Because they 1. don't list the penalty, 2. The ghouls get 2 successes, I believe they are not counting the Suppression zone penalty on the dodge test.
Posted by: Epicedion Oct 17 2013, 08:29 PM
QUOTE (DamienKnight @ Oct 17 2013, 03:20 PM)

I believe this penalty was intended for any tests a character makes for any action they are taking in the affected area. This does not count for the Reaction + Edge test. See the example in the book (page 179). The target Ghouls are affected by 3 successes on the suppression test. They have reaction 4 and edge 1, and the book does not mention a -3 penalty for the dodge test. Also, they get 2 successes.
Because they 1. don't list the penalty, 2. The ghouls get 2 successes, I believe they are not counting the Suppression zone penalty on the dodge test.
The dice pool penalty is to actions taken while in the suppressed area. The Reaction + Edge test (and defense tests in general) isn't actually an action -- it's a response to someone else's action. Similarly, resisting damage isn't considered an action either.
Posted by: Tymeaus Jalynsfein Oct 18 2013, 12:12 AM
QUOTE (Epicedion @ Oct 17 2013, 01:29 PM)

The dice pool penalty is to actions taken while in the suppressed area. The Reaction + Edge test (and defense tests in general) isn't actually an action -- it's a response to someone else's action. Similarly, resisting damage isn't considered an action either.
And yet Reaction Tests are always affected by wound penalties, as do the penalties for being fired upon multiple times in the same pass (i.e. -1 Die per additional Attack). So in my opinion, the suppression zone should also have an effect on their Reaction as well. *shrug*
Posted by: Epicedion Oct 18 2013, 01:49 AM
QUOTE (Tymeaus Jalynsfein @ Oct 17 2013, 07:12 PM)

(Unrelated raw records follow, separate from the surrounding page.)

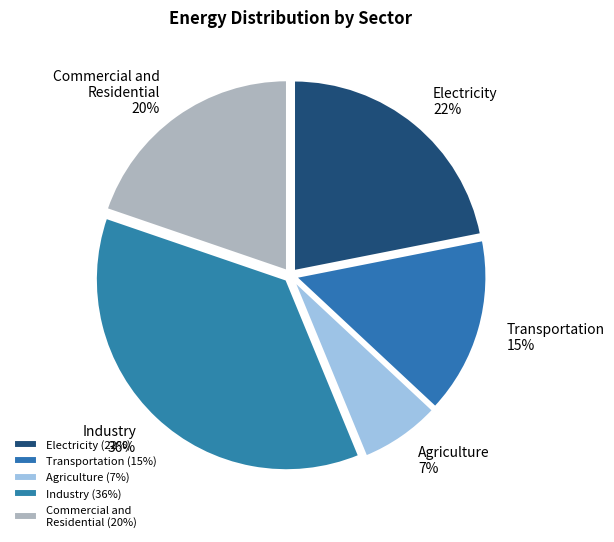

To the nearest percent, what is the average slice percentage?

20%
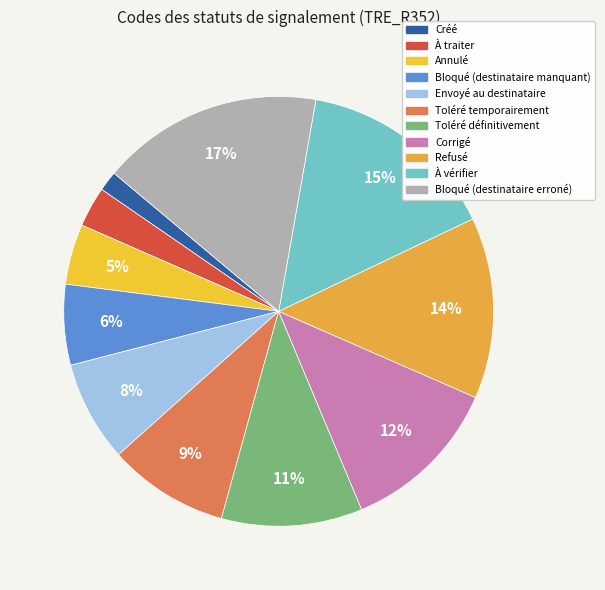

Rank the categories by value from highest to lowest.

Bloqué (destinataire erroné), À vérifier, Refusé, Corrigé, Toléré définitivement, Toléré temporairement, Envoyé au destinataire, Bloqué (destinataire manquant), Annulé, À traiter, Créé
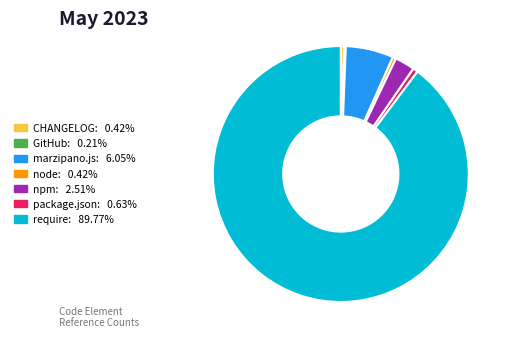

Combined, do marzipano.js and require account for over 50%?

Yes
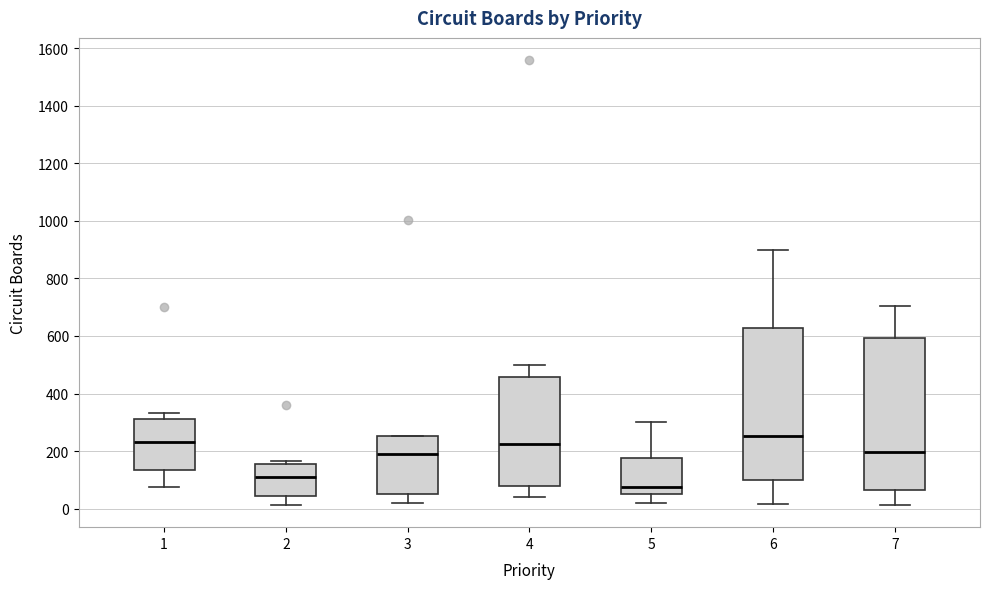

Reading left to right, read every box against the y-axis: the position of its median line, the range the box covers, and the ends of its whiskers. The values are not printed on the chart, so give them approximately, as read against the axis.

1: median 240, box 140 to 320, whiskers 80 to 340
2: median 120, box 40 to 160, whiskers 20 to 160 (just above the box's upper edge)
3: median 180, box 60 to 260, whiskers 20 to 260
4: median 220, box 80 to 460, whiskers 40 to 500
5: median 80, box 60 to 180, whiskers 20 to 300
6: median 260, box 100 to 620, whiskers 20 to 900
7: median 200, box 60 to 600, whiskers 20 to 700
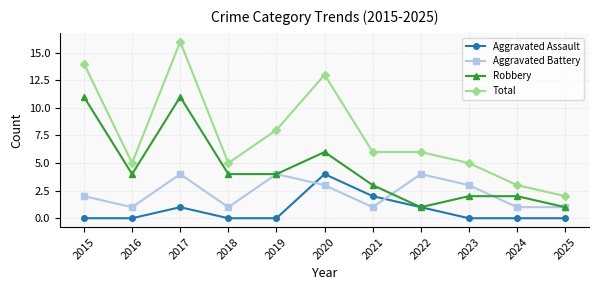

Is it true that Total equals 14 at 2015?

True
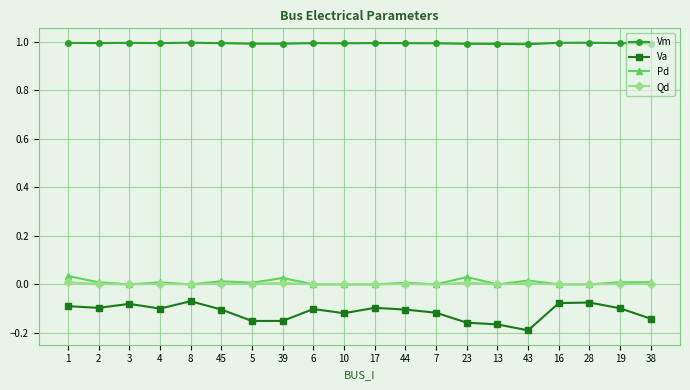

Which series has the largest range (max minus min)?

Va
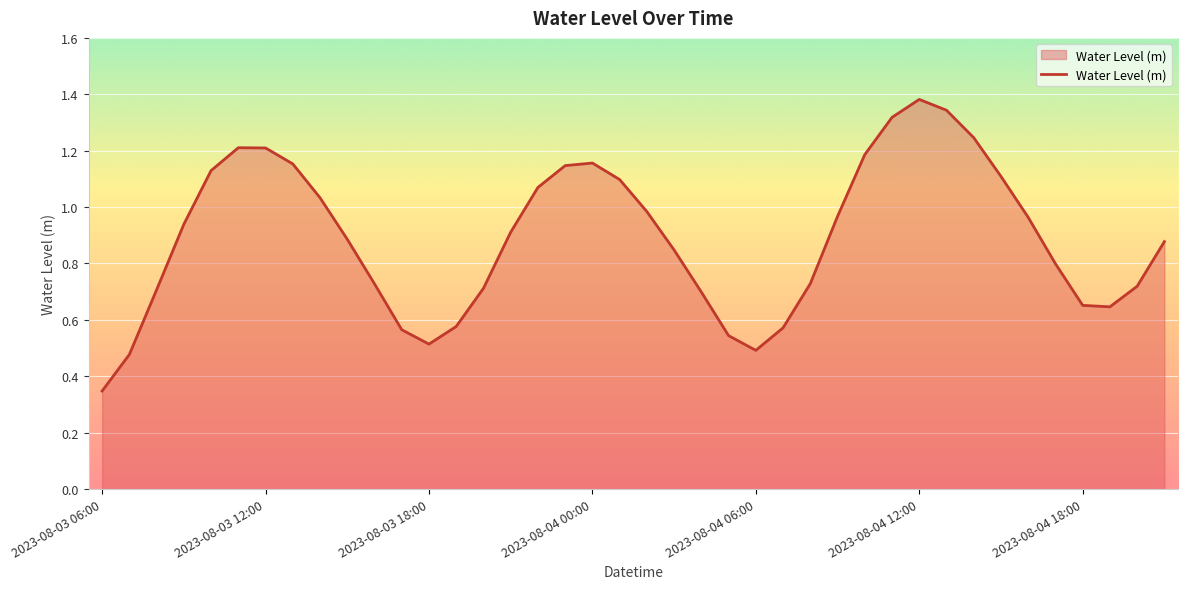

How many lines are shown in the chart?

1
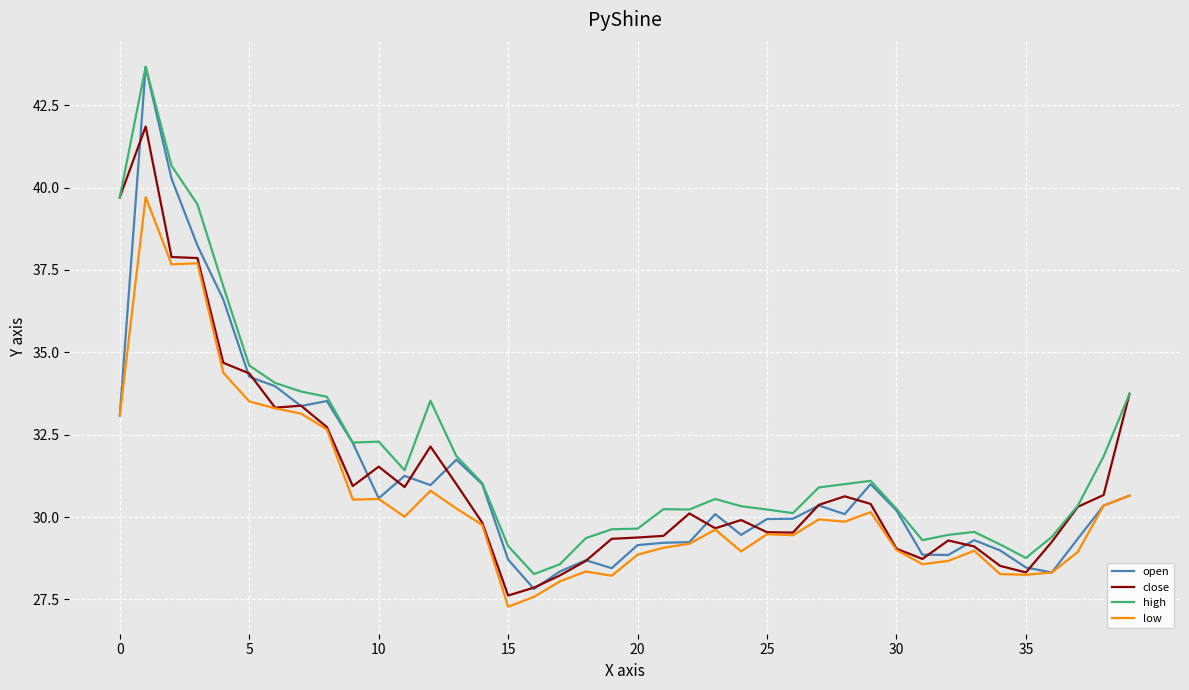

True or false: high and low intersect in this chart.

False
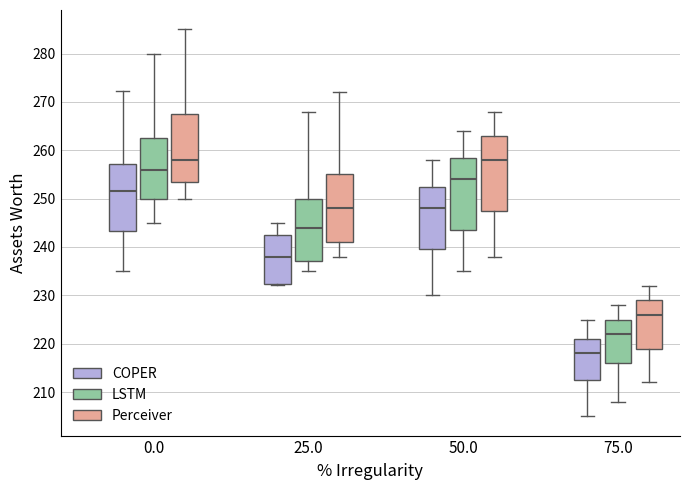

Where is the lower edge of the box for 25.0 (Perceiver) on the y-axis? The values are not printed on the chart, so give them approximately, as read against the axis.

241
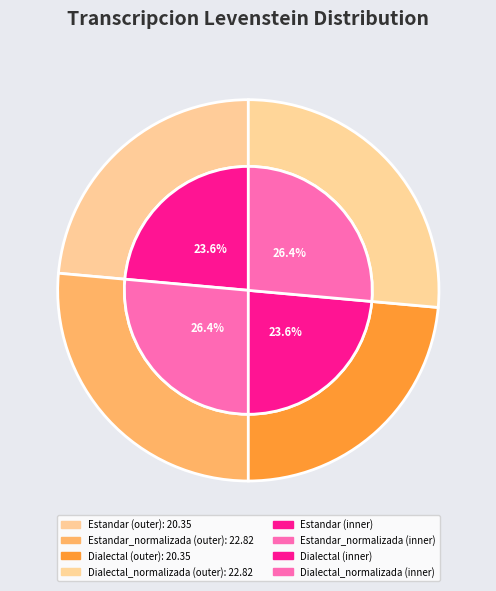

How many segments does this pie chart have?

4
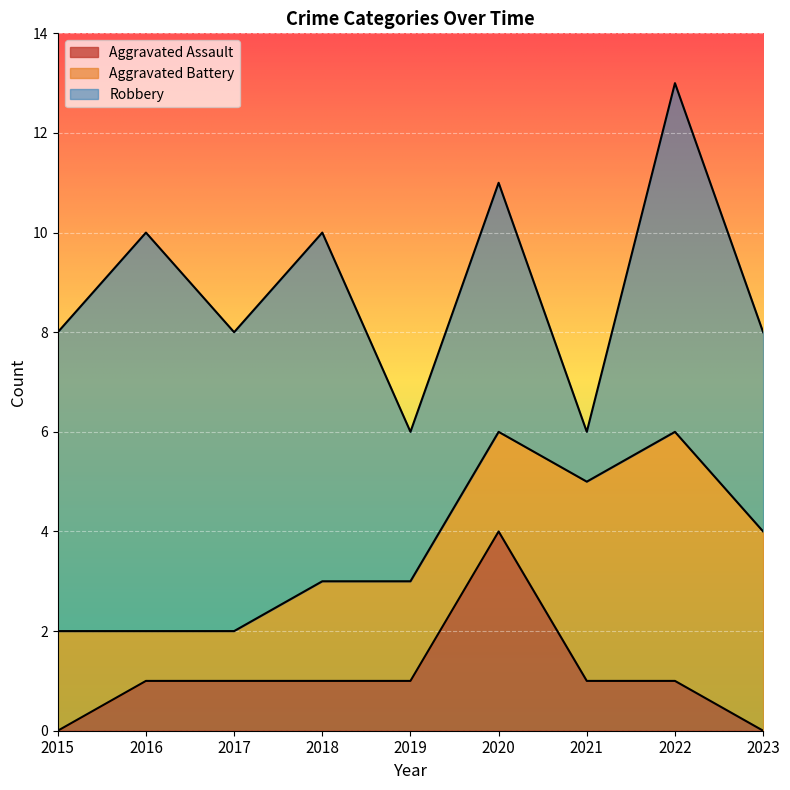

Count the number of categories in the chart.

9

And yet Reaction Tests are always affected by wound penalties, as do the penalties for being fired upon multiple times in the same pass (i.e. -1 Die per additional Attack). So in my opinion, the suppression zone should also have an effect on their Reaction as well. *shrug*
The fact that reaction tests are affected by wound penalties and multiple attack penalties is entirely irrelevant, since there are specific rules for that.
Suppressive fire penalties are to actions, not reactions.
Posted by: mister__joshua Oct 18 2013, 07:21 AM
Also, as the threshold for the test is the number of hits on the suppression test, also giving a dice pool penalty equal to this would be harsh as every hit by the shooter would be +1 threshold and -1 dice.
Just a thought
Posted by: Tymeaus Jalynsfein Oct 18 2013, 01:35 PM
QUOTE (Epicedion @ Oct 17 2013, 07:49 PM)

The fact that reaction tests are affected by wound penalties and multiple attack penalties is entirely irrelevant, since there are specific rules for that.
Suppressive fire penalties are to actions, not reactions.
A reaction is still an action, just not one that costs initiative or impact action economy.
Posted by: RHat Oct 18 2013, 03:44 PM
QUOTE (Tymeaus Jalynsfein @ Oct 18 2013, 07:35 AM)

A reaction is still an action, just not one that costs initiative or impact action economy.
Nor, in fact, is it actually defined as an action in the text at any point.
Posted by: Epicedion Oct 18 2013, 04:51 PM
QUOTE (Tymeaus Jalynsfein @ Oct 18 2013, 08:35 AM)

A reaction is still an action, just not one that costs initiative or impact action economy.
An action is an action. You know, Free Action, Simple Action, Complex Action. Avoiding a shot is a Defense Test.